Input for this task:
____
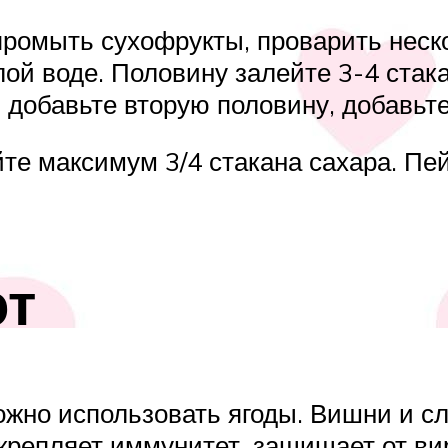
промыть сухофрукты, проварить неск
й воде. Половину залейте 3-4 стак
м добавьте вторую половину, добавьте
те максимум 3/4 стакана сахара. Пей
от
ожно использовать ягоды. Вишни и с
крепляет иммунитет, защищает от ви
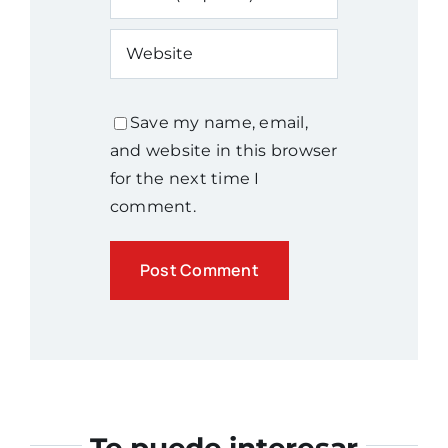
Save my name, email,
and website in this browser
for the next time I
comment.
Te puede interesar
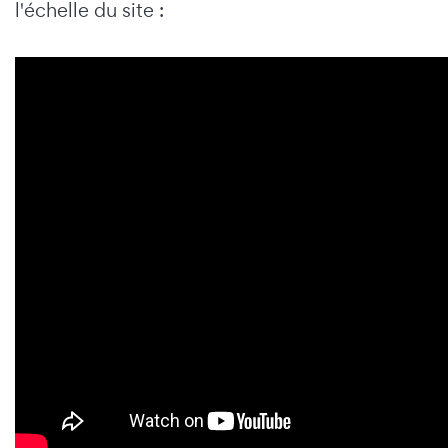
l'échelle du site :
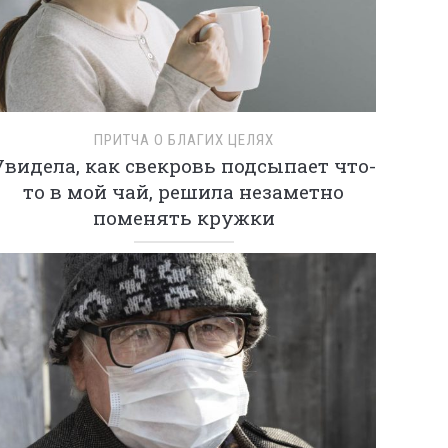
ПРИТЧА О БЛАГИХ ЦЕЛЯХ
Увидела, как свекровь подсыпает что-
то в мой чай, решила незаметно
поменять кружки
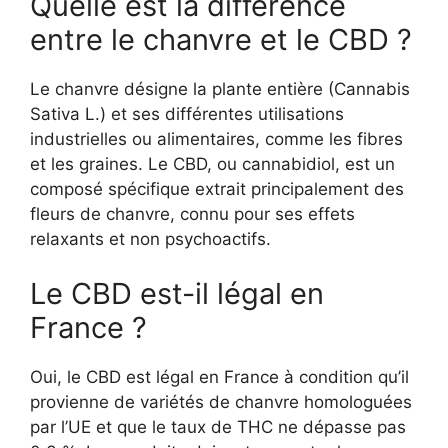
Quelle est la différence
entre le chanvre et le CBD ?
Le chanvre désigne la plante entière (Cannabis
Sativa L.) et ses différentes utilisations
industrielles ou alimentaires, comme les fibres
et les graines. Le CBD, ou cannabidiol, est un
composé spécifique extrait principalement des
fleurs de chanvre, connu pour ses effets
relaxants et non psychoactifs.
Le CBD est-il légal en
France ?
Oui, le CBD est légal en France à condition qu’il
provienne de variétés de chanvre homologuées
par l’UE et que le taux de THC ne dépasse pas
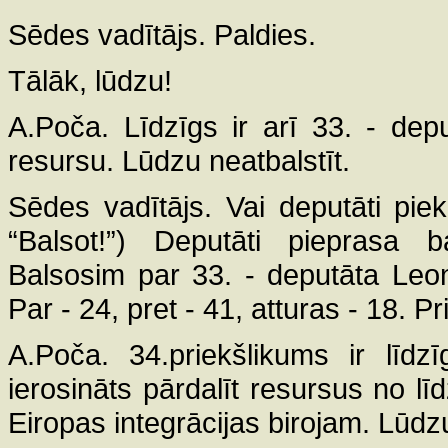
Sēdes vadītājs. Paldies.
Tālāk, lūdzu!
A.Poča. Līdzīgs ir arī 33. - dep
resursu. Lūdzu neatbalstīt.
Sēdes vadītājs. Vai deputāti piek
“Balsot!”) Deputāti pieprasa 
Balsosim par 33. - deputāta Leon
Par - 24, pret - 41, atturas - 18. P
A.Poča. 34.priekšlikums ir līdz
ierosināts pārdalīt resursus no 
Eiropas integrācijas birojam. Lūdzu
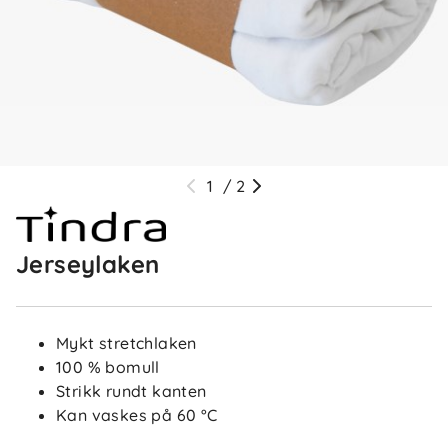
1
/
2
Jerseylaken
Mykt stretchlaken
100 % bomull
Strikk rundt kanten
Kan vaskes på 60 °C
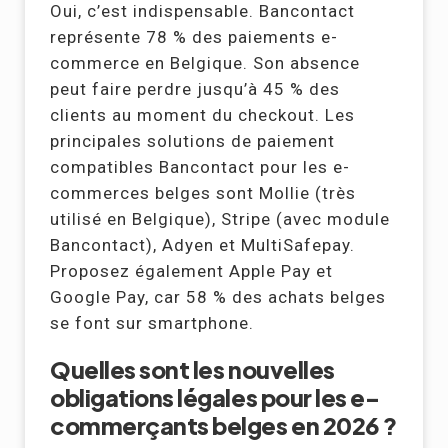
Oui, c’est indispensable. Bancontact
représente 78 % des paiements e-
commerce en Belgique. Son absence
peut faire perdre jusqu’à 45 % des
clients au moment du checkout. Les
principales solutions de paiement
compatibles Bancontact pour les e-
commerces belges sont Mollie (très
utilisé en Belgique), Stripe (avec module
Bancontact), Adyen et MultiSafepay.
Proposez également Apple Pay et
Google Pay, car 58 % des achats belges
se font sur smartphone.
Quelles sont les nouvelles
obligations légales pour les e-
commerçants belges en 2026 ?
____
Work to be completed: Show every line in the listing above that carries the word "pour".

Written response:
fleurs de chanvre, connu pour ses effets
compatibles Bancontact pour les e-
obligations légales pour les e-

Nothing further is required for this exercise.